Pete Townshend – Who Came First/ Rough Mix/ Empty Glass/ Scoop
In den bewegten Tagen nach „Tommy“ suchte Pete Townshend wie so viele Kollegen nach Erleuchtung – oder wenigstens nach einem Lichtlein. Seine Songs hatten ja bereits spirituelle und mythologische Übertöne, schon 1967 hatte er sich (22 Jahre alt, überarbeitet und drogeninduziert) den Lehren des dubiosen Inders Avatar Meher Baba zugewandt, der in den letzten 44 Jahren seines Lebens schwieg. Er kommunizierte aber schriftlich so erbauliche Aphorismen wie „Don’t worry – be happy“. Daran hielt Baba sich offenkundig, denn auf den Fotos im Booklet grinst der Schnauzbart immer breit. Gut gelaunt starb der Guru 1969, was eine wahre Tributsucht unter Musikern auslöste. Auch Townshend beteiligte sich an Konzerten und drei Compilations. Zugleich verfolgte er das ominöse „LifeHouse“ -Projekt, das nach einem Auftritt 1971 scheiterte, woraus dann immerhin „Who’s Next“ hervorging. An ein Solo-Album hatte Townshend angeblich nicht gedacht – „Who Came First“ erschien dennoch 1972 als Kompendium aus Überbleibseln von „LifeHouse“und länglichen Baba-Hymnen. Als einen von zahlreichen Bonus-Tracks gibt es Cole Porters „Begin The Beguine“, Babas Lieblingslied. Das inkohärente Album ist voller fernöstlicher Binsenweisheiten und putziger, oft süßlicher Songs, doch enthält es auch bemerkenswerte Gitarrenarbeit und mit „Let’s See Action“ und „The Seeker“ zwei Stücke, die mühelos für die Who umgeschrieben werden konnten. Auch „Rough Mix“ (1977, 2,5) ist eine gemischte Angelegenheit schon insofern, als der Faces-Bassist Ronnie Lane mitwirkte (sporadisch auch Eric Clapton und Charlie Watts). Der brachte bodenständige Folklore mit, während Townshend immerhin die Mini-Oper „Street In The City“ mit Streichorchester, „My Baby Gives It Away“ und „Heart To Hang Onto“ gelangen. Zuwenig, zu spät. Niemand anderes als Heinz Rudolf Kunze informiert in den Liner Notes über den Einfluss von The Band, Henry Miller und „Meister Eckhardt“ (der, glaube ich, nicht so geschrieben wird). Keith Moon sei damals ein „increasingly unpredictable friend“ gewesen (und war bald erwartungsgemäß ein toter Freund).

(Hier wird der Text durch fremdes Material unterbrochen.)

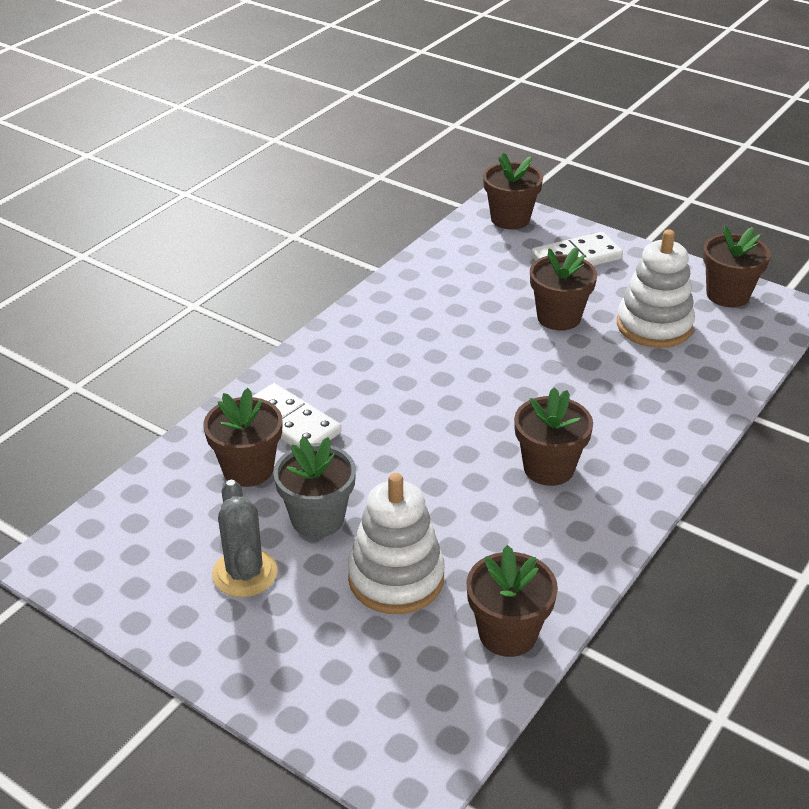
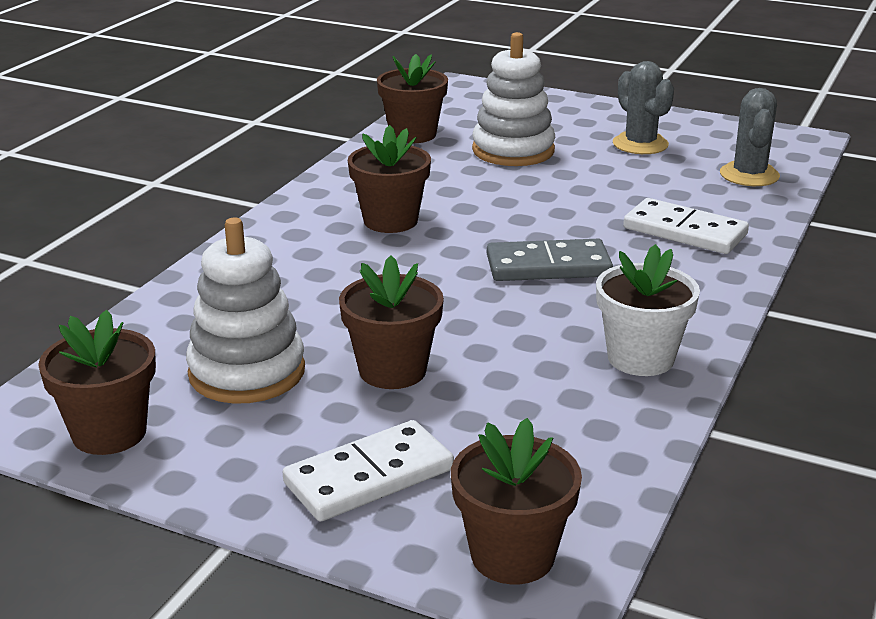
camera: 170 degrees right, 10 degrees down
brown flower pot [204,388,283,487] -> none
grey flower pot [273,437,356,538] -> none
none -> grey domino [487,239,613,281]
none -> white flower pot [596,244,700,376]
none -> grey cactus [720,88,780,186]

Erst 1980 hatte Townshend sich wieder einigermaßen im Griff, nach eigener Einschätzung ein Junkie und Alkoholiker, der „Rough Boys“ seinen Kindern widmete, aber dennoch Gerüchten um Homoerotik Vorschub leistete – eine Ambivalenz, die ihn bis heute verfolgt. „Empty Glass“ (3,5) war Townshends erste wahre Solo-Platte, bei der er nichts mehr zu verlieren hatte. Doch war die Flasche nicht leer: Mit mild gestimmten, musikalisch kräftigen Songs wie „Let My Love Open The Door“ und „A Little Is Enough“ deutet er Erlösung an, „Jools And Jim“ attackiert den modischen Terror-Pop-Journalismus von Parsons und Burchill (welcher Rockmusiker würde sich heute in solche Niederungen der Polemik wagen?). Die Songs sind konzis und frei von Kitsch und deshalb erinnerungswürdig, „Let My Love…“ wurde eine Art von Hit.
„Scoop“ (2) schließlich ist eine Sammlung von Demos und Skizzen, die Townshend über die Jahre daheim aufgenommen hat – ein Bericht aus der Werkstatt, von ihm selbst ausführlich kommentiert, aber trotzdem nur von dokumentarischem Wert. Hier gibt es verständlicherweise keine Bonus-Tracks.
Die nächste Lieferung wird die produktivste und erfreulichste Phase im Solo-Schaffen von Pete Townshend betreffen. Termin noch offen.